Text for analysis:
━━━

Another computational comparison of Lewis acidity is given by the global electrophilicity index (GEI).42,43 This index considers intrinsic Lewis acidity, independent from the coordination of a Lewis base, as a measure of the Lewis acid's ability to accept electrons by considering the HOMO and LUMO energy levels in the form of chemical hardness42 and Mulliken electronegativity44–46 (see ESI, section S6.3). In this work, the Lewis acids were re-optimised at the B3LYP/def2-TZVP theory level,47,48 and the EHOMO and ELUMO were taken as the energies of corresponding Kohn–Sham orbitals.

In B(C6F5)3, the LUMO is formed of a 2p-orbital that is orthogonal to the trigonal plane of the borane (Fig. 3A); in comparison, B(OC6F5)3 does not exhibit a localised 2p-orbital as the LUMO (Fig. 3B). Instead, a delocalised orbital situated across the B–O–C atoms is observed, seemingly a distortion from the vacant 2p-orbital of the B atom as a likely result of a degree of pπ–pπ donation from O to B (Fig. 3B). The LUMO+1 of B(OC6F5)3 does display a p-orbital perpendicular to the trigonal plane (Fig. 3C), yet most of the LUMO and LUMO+1 is localised on the ligand-sphere. Analysis of the unoccupied orbitals for all optimised borates showed that the most localised p-orbital on the B atom is in the LUMO+1, hence GEI values were calculated with the LUMO+1 for the borates (see ESI, Table S5 for a comparison), as has been done previously by Chitnis and co-workers.49 The GEI values for the varying substitution patterns follow the same general trend as for FIA and HIA (Fig. 2). A lower GEI value (Table 2) for B(OC6F5)3 in comparison to B(C6F5)3 is consistent with the computed LUMO+1 of B(OC6F5)3 lying at a higher energy than the LUMO of B(C6F5)3 (see ESI, Table S5).


image file: d2dt04095f-f2.tif
Fig. 2 Comparison of GEI, HIA, and FIA values for boranes and borates.

image file: d2dt04095f-f3.tif
Fig. 3 Visual representation (side-view) of the: LUMO of B(C6F5)3, top; the LUMO of B(OC6F5)3, middle; and the LUMO+1 of B(OC6F5)3 bottom, calculated at B3LYP/def2-TZVP level of theory (top-view can be found in the ESI, section S6.4).

━━━

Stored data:

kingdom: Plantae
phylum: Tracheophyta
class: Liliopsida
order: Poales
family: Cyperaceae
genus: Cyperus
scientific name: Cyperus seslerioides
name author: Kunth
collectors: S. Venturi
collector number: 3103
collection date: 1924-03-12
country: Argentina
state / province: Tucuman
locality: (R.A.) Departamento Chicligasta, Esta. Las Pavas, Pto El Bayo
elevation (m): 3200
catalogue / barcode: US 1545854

━━━

Exercise requirements:
Summarize the text on the global electrophilicity index in three sentences.

Your solution:
The global electrophilicity index (GEI) measures intrinsic Lewis acidity, independent of Lewis base coordination, from HOMO and LUMO energies expressed as chemical hardness and Mulliken electronegativity, and here the Lewis acids were re-optimized at the B3LYP/def2-TZVP level. In B(C6F5)3 the LUMO is a boron 2p-orbital orthogonal to the trigonal plane, but in B(OC6F5)3 it is delocalized across the B–O–C atoms, so GEI values for the borates were calculated with the LUMO+1, which holds the most localized boron p-orbital. The GEI values follow the same general trend as FIA and HIA, and the lower GEI of B(OC6F5)3 compared with B(C6F5)3 is consistent with its LUMO+1 lying higher in energy than the LUMO of B(C6F5)3.